Sat, Apr 20, 2013 at 10:00 am
Sun, Apr 21, 2013 at 10:00 am
The Scandinavian Festival will have several new features including a children’s Olympics and performances by Norway’s Best Storyteller of 2011.
The annual festival highlighting the Nordic cultures will include music, dancing, food, lectures, demonstrations, vendors and activities for young and old. A Nordic church service will be held at 10:30 a.m. Sunday in Samuelson Chapel.
With a continued focus on providing affordable family fun, the 39-year-old festival will host the first Sven and Ole Olympics this year. Children can compete for Sven and Ole medals in several activities including a relay, three-legged race and troll trot.
Storytellers Stina Fagertun and Robert Seutter, aka True Thomas, are also new to the festival. Fagertun, a Saami woman who won Norway’s Best Storyteller award in 2011, lives in Tromos, one of the northern most cities in the world. She has been telling her tales and sharing the music and dancing of Arctic Norway not only in her native country but also in Canada and the United States for the past 10 years. Seutter, a Westlake Village resident whose science fiction novel “Brass Jack: Little Lost Princeling” was just released, will tell his “Men from the North” tales.
Another newcomer, Minnesota seamstress Sue Sutherland, will demonstrate bunad and folk dress sewing. Other craft demonstrations will include woodcarving, knitting, hardanger embroidery, weaving, Viking artifacts, rosemaling and bobbin lace.
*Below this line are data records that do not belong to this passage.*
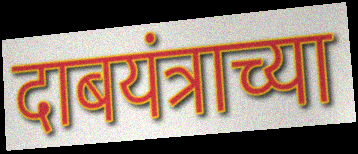
दाबयंत्राच्या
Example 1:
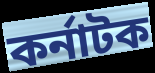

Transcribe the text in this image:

কর্নাটক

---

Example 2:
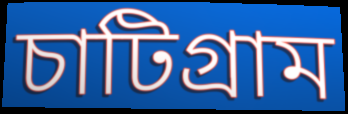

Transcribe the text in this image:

চাটিগ্রাম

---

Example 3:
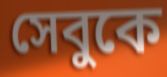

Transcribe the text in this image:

সেবুকে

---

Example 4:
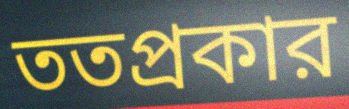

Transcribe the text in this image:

ততপ্রকার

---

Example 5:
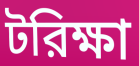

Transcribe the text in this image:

টরিক্ষা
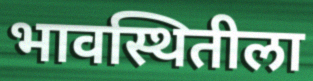
भावस्थितीला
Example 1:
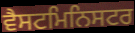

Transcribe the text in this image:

ਵੈਸਟਮਿਨਿਸਟਰ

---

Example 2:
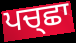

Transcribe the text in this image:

ਪਚ੍ਛਾ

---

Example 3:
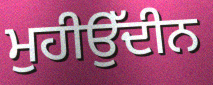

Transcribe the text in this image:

ਮੁਹੀਉੱਦੀਨ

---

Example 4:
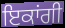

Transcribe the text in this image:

ਇਕਾਂਗੀ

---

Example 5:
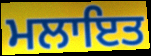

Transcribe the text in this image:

ਮਲਾਇਤ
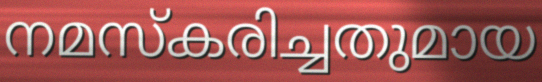
നമസ്കരിച്ചതുമായ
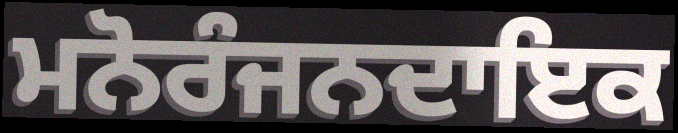
ਮਨੋਰੰਜਨਦਾਇਕ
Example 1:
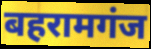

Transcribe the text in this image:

बहरामगंज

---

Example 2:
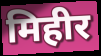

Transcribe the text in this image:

मिहीर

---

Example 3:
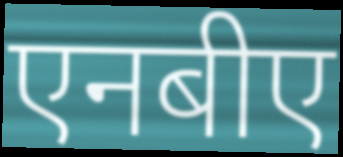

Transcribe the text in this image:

एनबीए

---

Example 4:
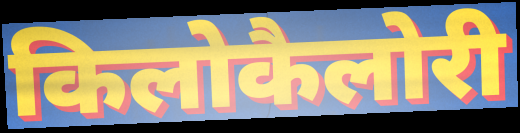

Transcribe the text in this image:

किलोकैलोरी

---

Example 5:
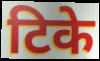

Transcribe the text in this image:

टिके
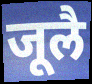
जूलै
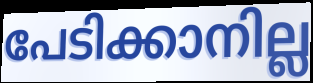
പേടിക്കാനില്ല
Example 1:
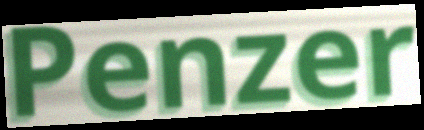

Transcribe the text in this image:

Penzer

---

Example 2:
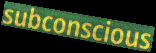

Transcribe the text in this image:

subconscious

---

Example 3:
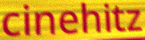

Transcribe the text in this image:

cinehitz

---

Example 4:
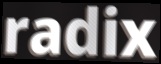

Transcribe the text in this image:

radix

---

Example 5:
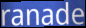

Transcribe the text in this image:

ranade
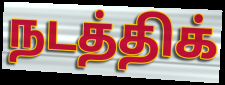
நடத்திக்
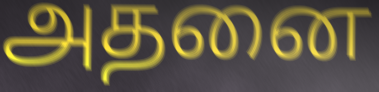
அதனை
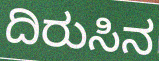
ದಿರುಸಿನ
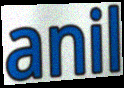
anil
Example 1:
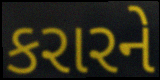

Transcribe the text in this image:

કરારને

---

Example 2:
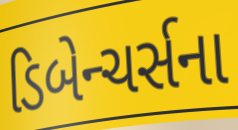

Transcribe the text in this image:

ડિબેન્ચર્સના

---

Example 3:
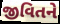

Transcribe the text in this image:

જીવિતને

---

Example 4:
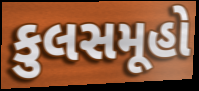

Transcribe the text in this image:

કુલસમૂહો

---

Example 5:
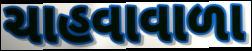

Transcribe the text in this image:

ચાહવાવાળા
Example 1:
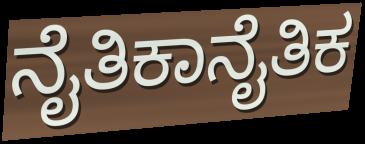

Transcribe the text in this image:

ನೈತಿಕಾನೈತಿಕ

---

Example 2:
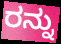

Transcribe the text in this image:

ರನ್ನು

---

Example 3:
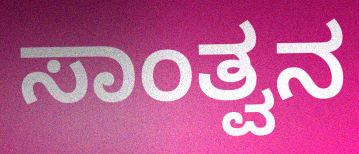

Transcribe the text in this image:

ಸಾಂತ್ವನ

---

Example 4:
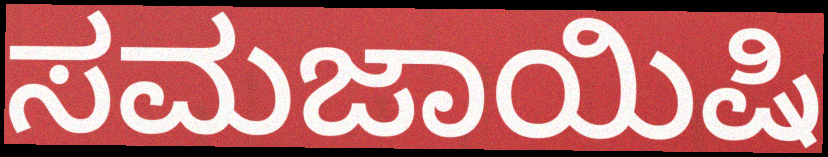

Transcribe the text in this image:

ಸಮಜಾಯಿಷಿ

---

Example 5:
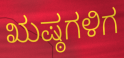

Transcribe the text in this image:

ಋಷ್ಠಗಳಿಗ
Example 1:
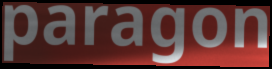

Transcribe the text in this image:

paragon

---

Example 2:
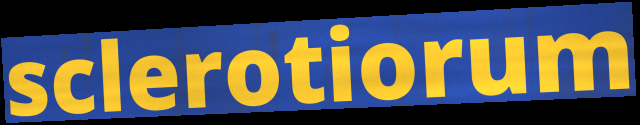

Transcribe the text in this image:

sclerotiorum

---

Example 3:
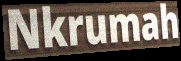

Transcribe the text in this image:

Nkrumah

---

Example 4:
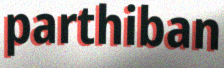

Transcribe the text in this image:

parthiban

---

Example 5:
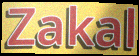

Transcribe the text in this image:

Zakal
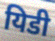
यिडी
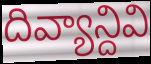
దివ్యాన్దివి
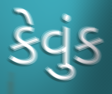
કેવુંક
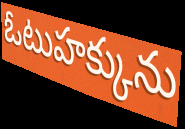
ఓటుహక్కును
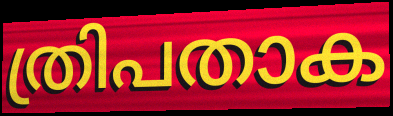
ത്രിപതാക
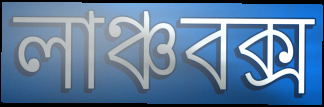
লাঞ্চবক্স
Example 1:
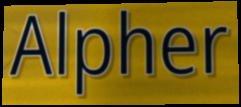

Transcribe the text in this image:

Alpher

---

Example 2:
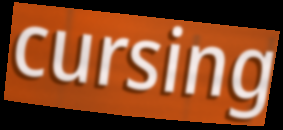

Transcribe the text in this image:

For the first time, musicians will gather for a stämma, playing together informally, on April 20. Returning to the festival will be the ABBA Girlz Band from New York. They will perform twice daily backed up by former professional singers Aleta and Sonya Buckelew from Thousand Oaks. Also performing will be the Skol-Olle Band, a combination of two well-known Minnesota Scandinavian bands.
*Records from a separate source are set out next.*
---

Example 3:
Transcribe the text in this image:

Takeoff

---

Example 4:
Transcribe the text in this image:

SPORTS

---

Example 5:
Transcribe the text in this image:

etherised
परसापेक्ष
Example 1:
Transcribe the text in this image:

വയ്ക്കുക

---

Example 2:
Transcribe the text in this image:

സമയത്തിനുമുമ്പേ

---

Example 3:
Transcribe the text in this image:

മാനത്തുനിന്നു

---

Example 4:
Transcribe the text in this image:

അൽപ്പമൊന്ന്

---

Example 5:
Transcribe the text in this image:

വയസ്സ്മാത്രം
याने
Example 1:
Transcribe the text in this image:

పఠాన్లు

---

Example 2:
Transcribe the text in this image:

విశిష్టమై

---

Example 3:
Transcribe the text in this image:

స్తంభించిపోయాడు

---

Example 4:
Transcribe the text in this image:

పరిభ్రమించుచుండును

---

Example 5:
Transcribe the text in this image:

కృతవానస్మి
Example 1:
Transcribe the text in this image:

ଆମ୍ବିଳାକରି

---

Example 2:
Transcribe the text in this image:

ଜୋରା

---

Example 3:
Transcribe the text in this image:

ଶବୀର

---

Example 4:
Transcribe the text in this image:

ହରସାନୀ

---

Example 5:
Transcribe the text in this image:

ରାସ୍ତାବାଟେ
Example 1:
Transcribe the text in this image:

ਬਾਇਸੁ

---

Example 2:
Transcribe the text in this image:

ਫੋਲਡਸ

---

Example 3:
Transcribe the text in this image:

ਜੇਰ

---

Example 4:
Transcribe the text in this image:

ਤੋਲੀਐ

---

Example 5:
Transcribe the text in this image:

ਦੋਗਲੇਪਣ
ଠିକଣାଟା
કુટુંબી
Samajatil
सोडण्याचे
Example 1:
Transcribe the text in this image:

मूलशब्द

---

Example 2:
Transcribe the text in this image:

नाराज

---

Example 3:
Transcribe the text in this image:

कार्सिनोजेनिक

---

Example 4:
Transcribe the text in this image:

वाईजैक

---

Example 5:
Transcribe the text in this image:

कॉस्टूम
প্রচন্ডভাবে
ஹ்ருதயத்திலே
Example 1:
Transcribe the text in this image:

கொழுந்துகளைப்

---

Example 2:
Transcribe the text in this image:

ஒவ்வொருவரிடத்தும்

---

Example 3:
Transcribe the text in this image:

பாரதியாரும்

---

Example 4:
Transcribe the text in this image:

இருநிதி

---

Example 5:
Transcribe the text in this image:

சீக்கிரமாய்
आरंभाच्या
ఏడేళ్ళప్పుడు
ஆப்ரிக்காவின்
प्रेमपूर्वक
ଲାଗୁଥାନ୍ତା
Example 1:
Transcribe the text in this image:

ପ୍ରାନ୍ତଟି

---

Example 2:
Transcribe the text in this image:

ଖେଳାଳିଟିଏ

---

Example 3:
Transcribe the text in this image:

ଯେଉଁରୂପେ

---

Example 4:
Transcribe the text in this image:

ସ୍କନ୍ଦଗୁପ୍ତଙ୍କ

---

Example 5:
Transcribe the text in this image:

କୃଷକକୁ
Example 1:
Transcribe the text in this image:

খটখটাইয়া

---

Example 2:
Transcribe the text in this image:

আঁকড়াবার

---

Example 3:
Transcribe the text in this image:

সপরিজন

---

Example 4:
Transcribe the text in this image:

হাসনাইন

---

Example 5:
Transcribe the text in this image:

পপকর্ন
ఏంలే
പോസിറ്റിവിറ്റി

Food booths will offer Scandinavian fare such as Viking dogs, lefse and aebleskivers. Cooks will demonstrate how to make the delicacies.
Festivalgoers can try their hand at Dala horse croquet, play an ancient Viking game called kubb and visit a Viking village and Saami sliddastallan (community gathering). Crafts for children will include sanding butter knives and decorating head wreaths.
Admission is $8 for ages 12 to adult and $1 for children 4-11. Hours are 10 a.m. to 5 p.m. Saturday; 10 a.m. to 4 p.m. Sunday.